Ganz klar: Der Pascha ist ein Entwicklungshemmnis, und er verstellt Frauen die Chance auf Gleichberechtigung.
In armen Ländern werden mehr Mädchen auf kilometerlange Wege zum Wasserholen geschickt als in die Schule. Deshalb ist eines der Millenniumsziele »Zugang zu sauberem Wasser« mehr als bloße Ingenieuraufgabe. Emanzipation in patriarchalen Verhältnissen ist bitter nötig. Frauen erledigen nicht nur Kindererziehung und Haushalt, sondern die Feldarbeit gleich mit. Viele sind verantwortungsbewusster, verlässlicher und dennoch unterdrückt.
All dies ist kein Gesamtbild, aber auch mehr als die Litanei frustrierter Entwicklungshelfer. Der Weltfrauentag schärft den Blick. Dabei geht es nicht um die pauschale Verunglimpfung von Entwicklungsarbeit, sondern vielmehr um ein Plädoyer für sie.
Bundesentwicklungsministerin Heidemarie Wieczorek-Zeul (SPD) hat recht, wenn sie beklagt, dass in den aller meisten Ländern der Erde bis zur faktischen Gleichberechtigung zwischen Männern und Frauen noch ein weiter Weg zu gehen ist.

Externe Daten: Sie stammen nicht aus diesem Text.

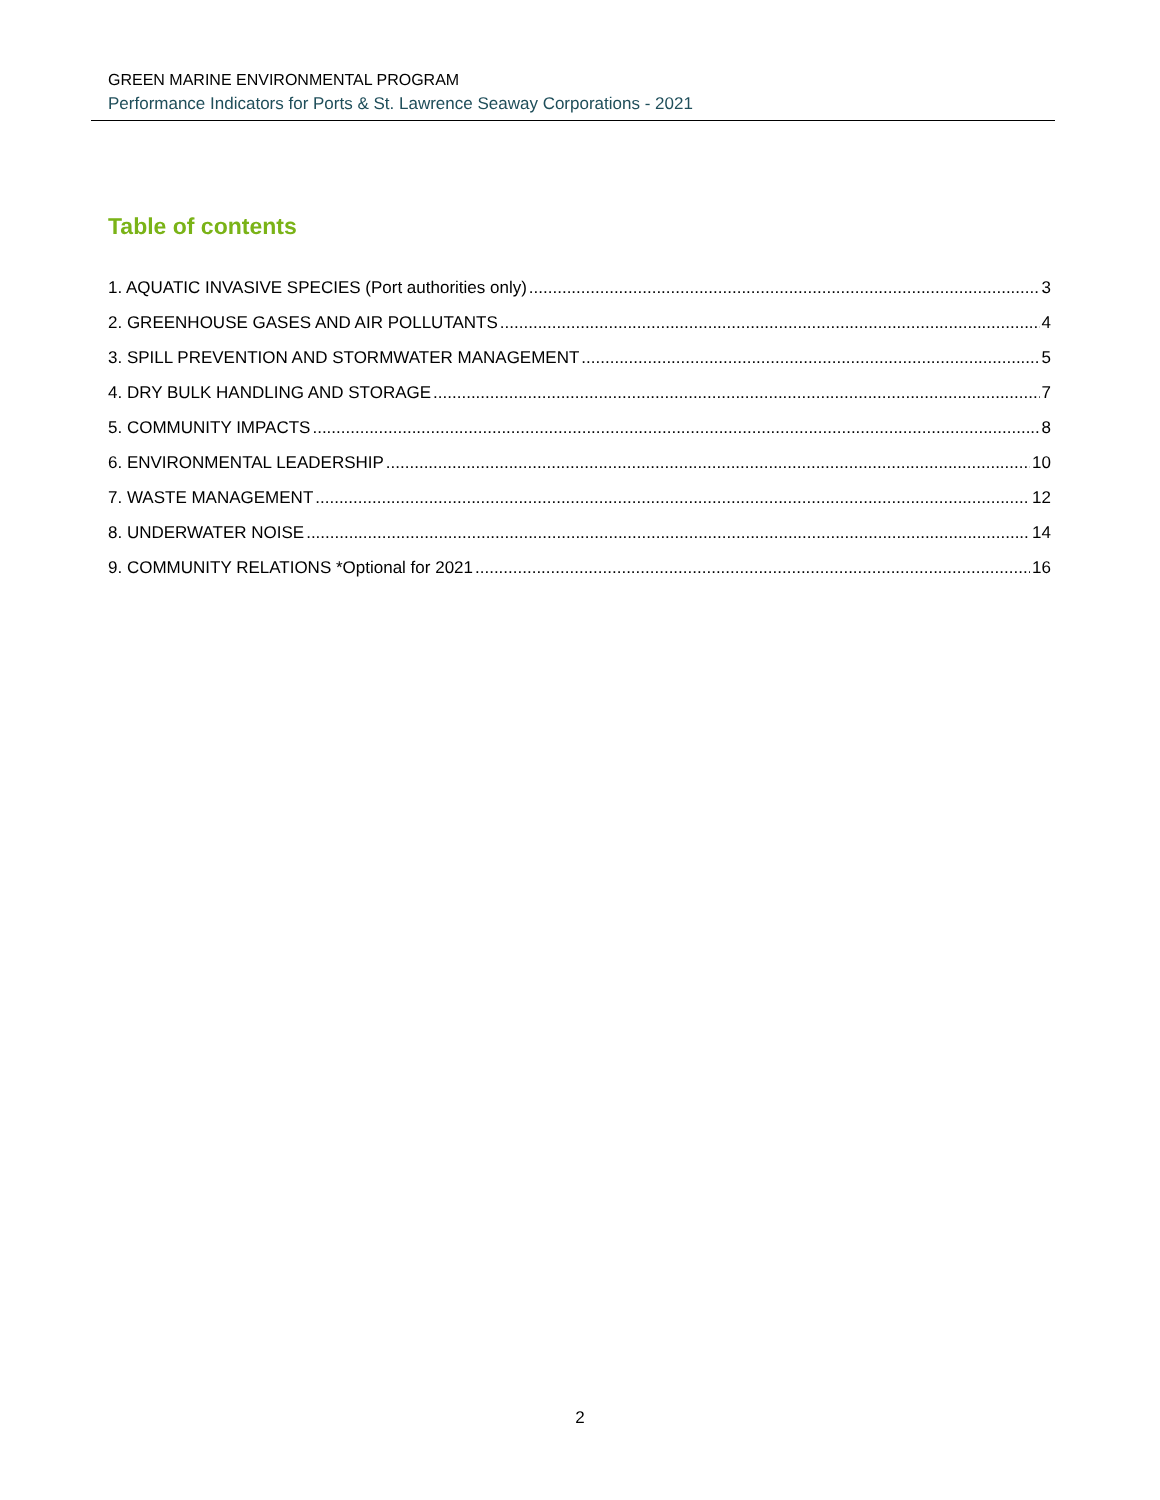GREEN MARINE ENVIRONMENTAL PROGRAM
Performance Indicators for Ports & St. Lawrence Seaway Corporations - 2021
Table of contents
1. AQUATIC INVASIVE SPECIES (Port authorities only) 3
2. GREENHOUSE GASES AND AIR POLLUTANTS 4
3. SPILL PREVENTION AND STORMWATER MANAGEMENT 5
4. DRY BULK HANDLING AND STORAGE 7
5. COMMUNITY IMPACTS 8
6. ENVIRONMENTAL LEADERSHIP 10
7. WASTE MANAGEMENT 12
8. UNDERWATER NOISE 14
9. COMMUNITY RELATIONS *Optional for 2021 16
2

Wo Frauen und Männer vor dem Gesetz gleich seien, blieben Frauen auch heute noch vielfach benachteiligt, sagt sie und ergänzt: »Das gilt für die europäischen Gesellschaften, aber in besonderer Weise für die Entwicklungsländer.«
Dort besitzen Frauen nur 10 Prozent der Anbauflächen und weniger als 2 Prozent aller Landtitel, aber sie produzieren bis zu 80 Prozent der Grundnahrungsmittel. Außerdem: Gewalt gegen Frauen ist üblich. Männer im Südsudan etwa brauchen den Stock nicht nur für ihr über alles geliebte Vieh. Jenseits der Sahara und in der Karibik ist das Risiko für junge Frauen, sich mit Aids zu infizieren, bis zu sechs Mal höher als für junge Männer.
Und bei uns? Niemand rede sich mit den weitaus schlimmeren Verhältnissen anderswo heraus.

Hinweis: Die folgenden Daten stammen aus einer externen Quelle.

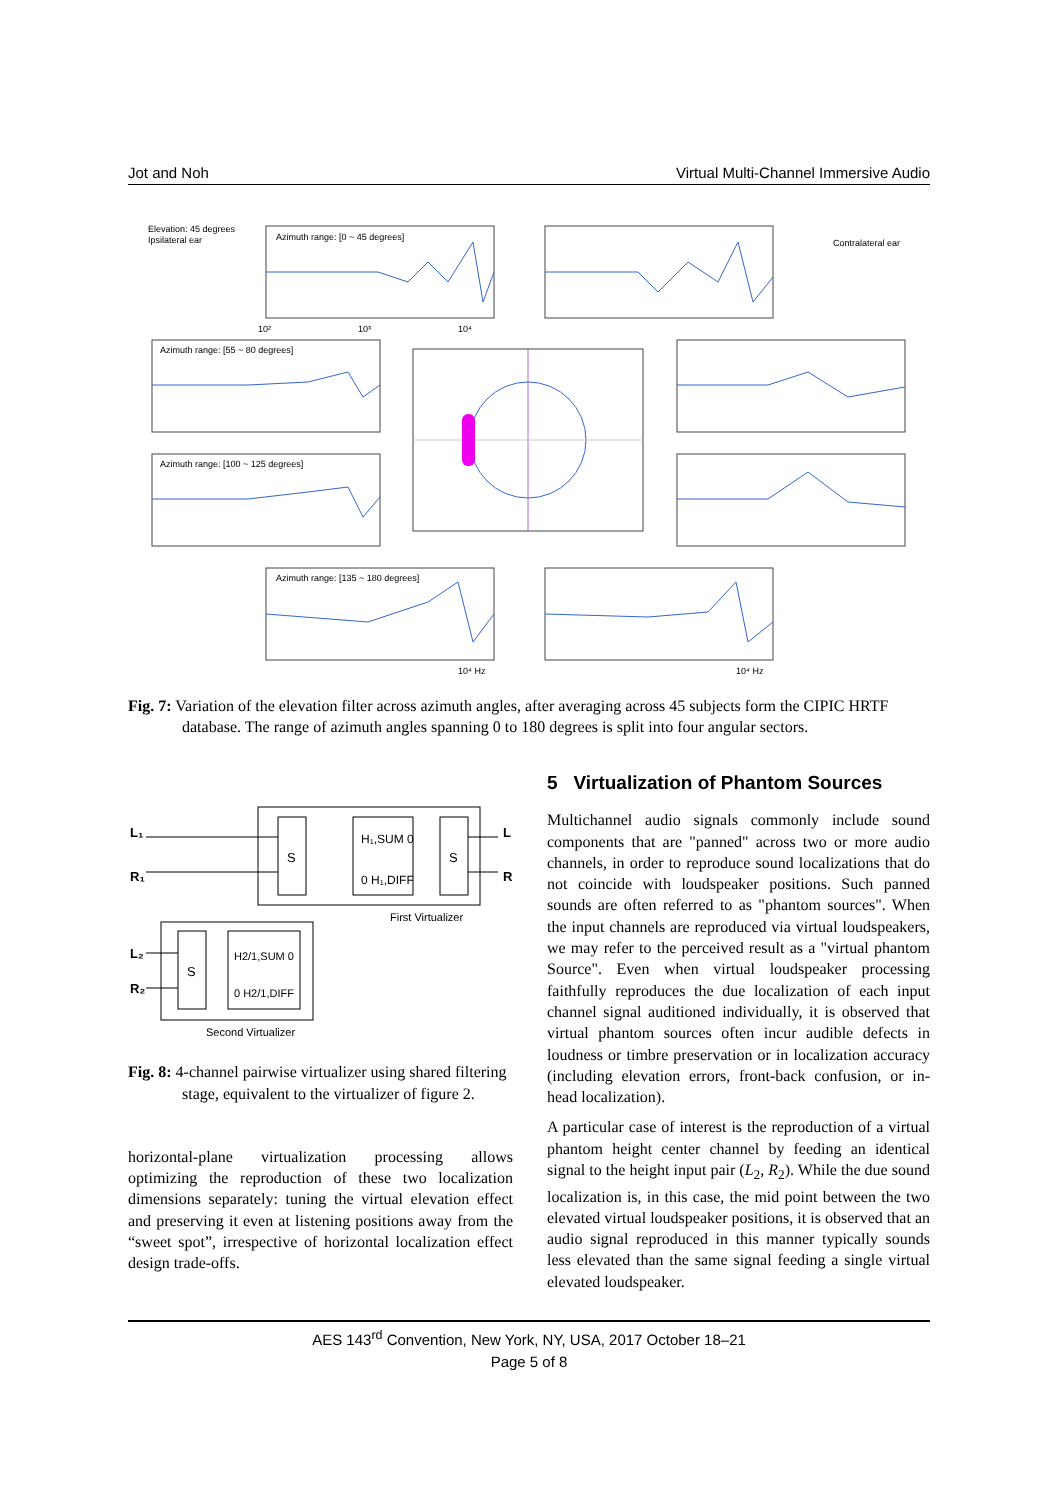Jot and Noh Virtual Multi-Channel Immersive Audio
Elevation: 45 degrees
Ipsilateral ear
Contralateral ear
Azimuth range: [0 ~ 45 degrees]
Azimuth range: [55 ~ 80 degrees]
Azimuth range: [100 ~ 125 degrees]
Azimuth range: [135 ~ 180 degrees]
10²
10³
10⁴
10⁴ Hz
10⁴ Hz
Fig. 7: Variation of the elevation filter across azimuth angles, after averaging across 45 subjects form the CIPIC HRTF database. The range of azimuth angles spanning 0 to 180 degrees is split into four angular sectors.
L₁
R₁
L
R
L₂
R₂
S
S
S
H₁,SUM 0
0 H₁,DIFF
H2/1,SUM 0
0 H2/1,DIFF
First Virtualizer
Second Virtualizer
Fig. 8: 4-channel pairwise virtualizer using shared filtering stage, equivalent to the virtualizer of figure 2.
horizontal-plane virtualization processing allows optimizing the reproduction of these two localization dimensions separately: tuning the virtual elevation effect and preserving it even at listening positions away from the “sweet spot”, irrespective of horizontal localization effect design trade-offs.
5 Virtualization of Phantom Sources
Multichannel audio signals commonly include sound components that are "panned" across two or more audio channels, in order to reproduce sound localizations that do not coincide with loudspeaker positions. Such panned sounds are often referred to as "phantom sources". When the input channels are reproduced via virtual loudspeakers, we may refer to the perceived result as a "virtual phantom Source". Even when virtual loudspeaker processing faithfully reproduces the due localization of each input channel signal auditioned individually, it is observed that virtual phantom sources often incur audible defects in loudness or timbre preservation or in localization accuracy (including elevation errors, front-back confusion, or in-head localization).
A particular case of interest is the reproduction of a virtual phantom height center channel by feeding an identical signal to the height input pair (L<sub>2</sub>, R<sub>2</sub>). While the due sound localization is, in this case, the mid point between the two elevated virtual loudspeaker positions, it is observed that an audio signal reproduced in this manner typically sounds less elevated than the same signal feeding a single virtual elevated loudspeaker.
AES 143<sup>rd</sup> Convention, New York, NY, USA, 2017 October 18–21
Page 5 of 8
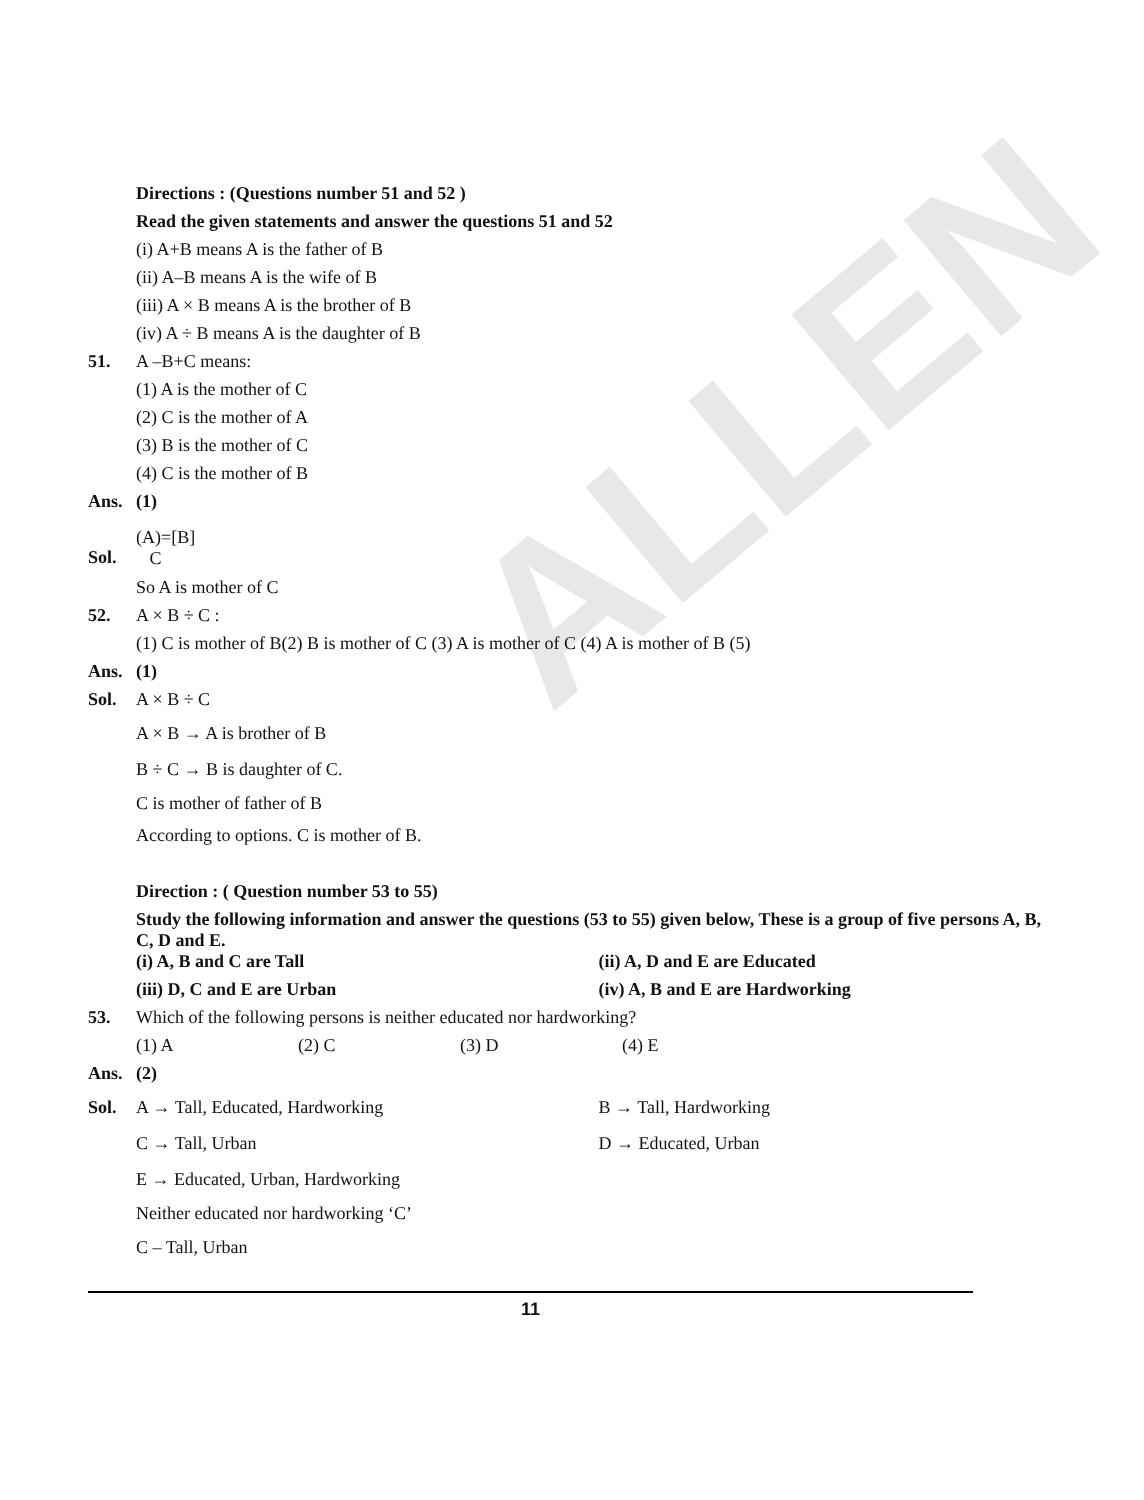ALLEN
Directions : (Questions number 51 and 52 )
Read the given statements and answer the questions 51 and 52
(i) A+B means A is the father of B
(ii) A–B means A is the wife of B
(iii) A × B means A is the brother of B
(iv) A ÷ B means A is the daughter of B
51. A –B+C means:
(1) A is the mother of C
(2) C is the mother of A
(3) B is the mother of C
(4) C is the mother of B
Ans. (1)
Sol.
(A)=[B]
C
So A is mother of C
52. A × B ÷ C :
(1) C is mother of B(2) B is mother of C (3) A is mother of C (4) A is mother of B (5)
Ans. (1)
Sol. A × B ÷ C
A × B → A is brother of B
B ÷ C → B is daughter of C.
C is mother of father of B
According to options. C is mother of B.
Direction : ( Question number 53 to 55)
Study the following information and answer the questions (53 to 55) given below, These is a group of five persons A, B, C, D and E.
(i) A, B and C are Tall (ii) A, D and E are Educated
(iii) D, C and E are Urban (iv) A, B and E are Hardworking
53. Which of the following persons is neither educated nor hardworking?
(1) A (2) C (3) D (4) E
Ans. (2)
Sol. A → Tall, Educated, Hardworking B → Tall, Hardworking
C → Tall, Urban D → Educated, Urban
E → Educated, Urban, Hardworking
Neither educated nor hardworking ‘C’
C – Tall, Urban
11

Solange keine einzige Frau im Vorstand der 30 wichtigsten deutschen Aktiengesellschaft sitzt, bleibt genug zu tun. Und nicht nur an der Spitze nehmen Männer den Frauen die Wurst vom Brot. Trotz umfangreicher europäischer Gesetzgebung verdienen Frauen zwischen Lissabon und Helsinki im Schnitt 15 Prozent weniger als ihre männlichen Kollegen.
Ausgerechnet im Halbjahr der deutschen Ratspräsidentschaft durch seine Kanzlerin ist Deutschland EU-Schlusslicht mit einem Lohngefälle von 26 Prozent.